The Coach – Simone Inzaghi
After years of mercenaries and chopping and changing, Lazio have found a manager in Simone Inzaghi who possesses a deep affection for the club, has provided a sense of identity to a team who were sorely lacking it, and has overseen considerable progress on the pitch. Largely sticking to a 3-5-2 formation and the same starting XI, Inzaghi has built on the success he brought with the Coppa Italia last year by transforming Lazio into Scudetto contenders, giving eventual champions Juventus a good scare. Going forward, however, Inzaghi will need a bigger budget if they are to sustain themselves as a top-four side.
Player of the Year – Ciro Immobile
It’s a privilege to watch someone develop into an icon, a legend of the Italian game, right before your eyes. Rest assured, Ciro Immobile will be a player spoken of in the bars of northern Rome for decades to come, about how effortlessly he could dribble past defenders, about how he could score from any angle, about how powerful that right foot of his was and becoming the third Italian to win the European Golden Shoe. Immobile is now on 125 goals in 173 appearances in the Aquile jersey. For comparison, Giorgio Chinaglia, a Lazio icon in his own right, scored 122 in 246 appearances. The Campania-born striker only needs 24 goals to overtake Silvio Piola as Lazio’s all-time top scorer - a feat which shouldn’t be too difficult for a man who scored 36 goals this season.

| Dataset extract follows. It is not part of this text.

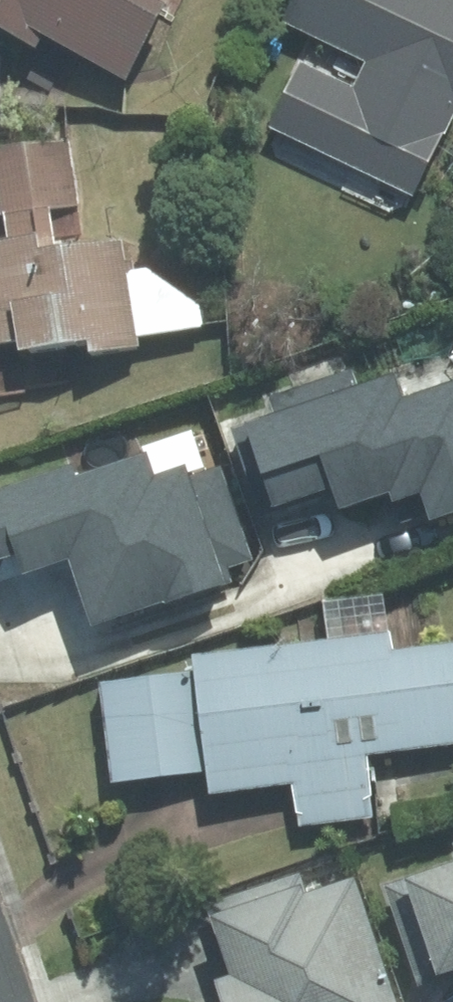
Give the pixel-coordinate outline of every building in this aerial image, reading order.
[(31,54),(41,35),(125,80),(165,5),(157,0),(0,0),(0,37),(31,54)] [(282,27),(368,69),(357,90),(299,62),(267,130),(421,204),(452,137),(452,0),(295,0),(282,27)] [(0,138),(0,251),(0,252),(0,346),(16,345),(16,355),(81,351),(82,356),(136,352),(135,337),(203,332),(199,308),(151,273),(128,273),(128,246),(55,247),(55,212),(81,212),(72,145),(0,138)] [(395,379),(233,433),(263,521),(331,498),(338,518),(387,502),(391,514),(423,503),(431,524),(452,516),(452,389),(404,406),(395,379)] [(72,466),(0,491),(0,561),(2,566),(19,560),(28,586),(71,571),(94,634),(227,587),(221,570),(255,558),(222,467),(186,480),(184,474),(161,482),(151,455),(77,481),(72,466)] [(380,597),(324,603),(329,645),(195,660),(196,674),(96,685),(108,789),(211,777),(213,797),(294,787),(299,825),(375,816),(368,756),(452,746),(452,643),(387,651),(380,597)] [(379,889),(414,987),(438,978),(441,987),(452,982),(452,863),(379,889)] [(359,881),(309,896),(302,874),(209,903),(231,976),(212,982),(218,1001),(403,1001),(359,881)]
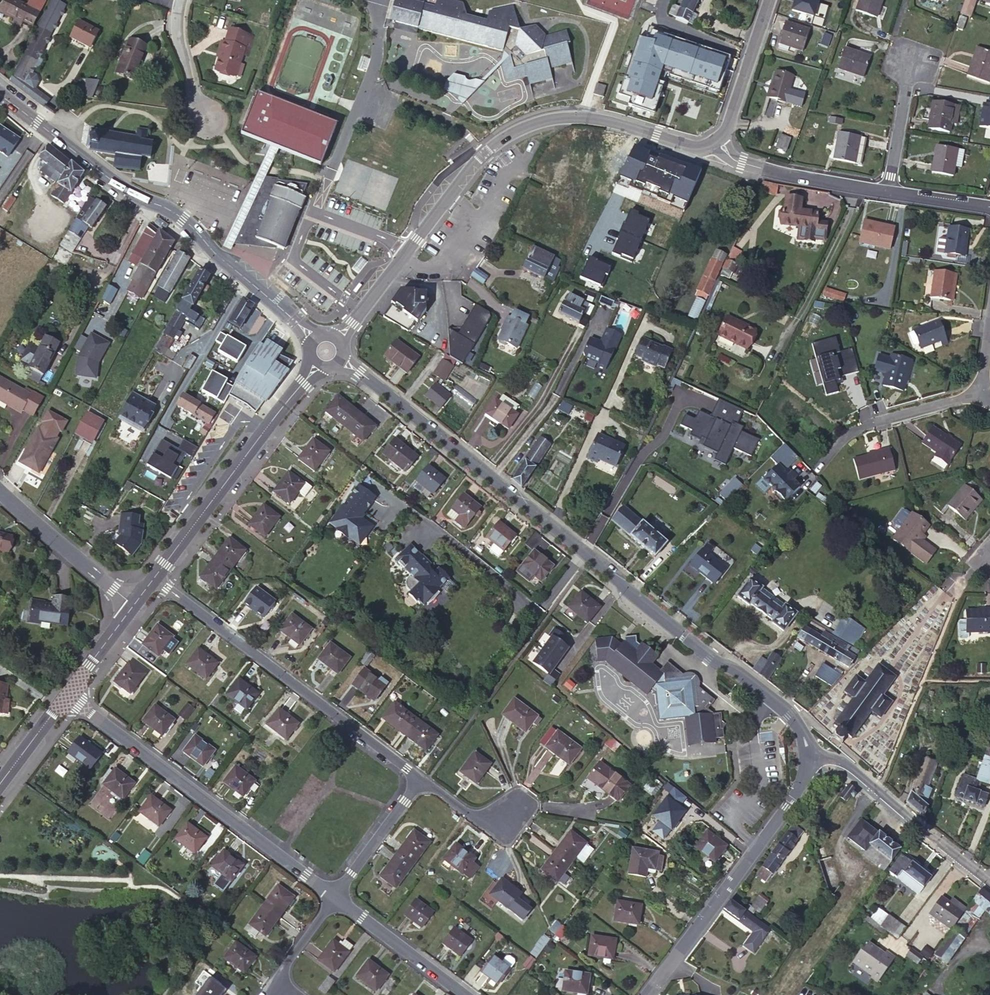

Highlight – Supercoppa success
Amid Lazio’s 21-game unbeaten run, they had a Supercoppa Italiana to play. They were facing Juventus, who they had beaten 3-1 just two weeks earlier. Though their power has somewhat waned this season, beating the Old Lady is always an impressive achievement, especially when you consider that they have far more money and, therefore, talent than the Biancocelesti. So Juventus would’ve been keen to avoid a repeat of that humiliation, even more so considering when it was Maurizio Sarri’s first opportunity to win a trophy and win over sceptical supporters. But it wasn’t to be. Lazio beat them 3-1 again, picking up their second Supercoppa Italiana in three years.
Nightmare – Milan end the dream
After their unbeaten run was ended at the hands of Atalanta in the first game following the restart, Lazio had earned solid, if unspectacular, wins against Fiorentina and Torino. It seemed at that point, that the Atalanta game was an outlier, but their loss against Milan, and defeats in three of their next four matches, proved that wasn’t the case. The absence of Immobile through suspension seemed to sap the confidence from Inzaghi’s side. Their defence was fragile and mistake-prone, while their attack was completely toothless. Lazio were beaten 3-0 at their own ground, which effectively ended their Scudetto chances and sent their confidence plunging even further.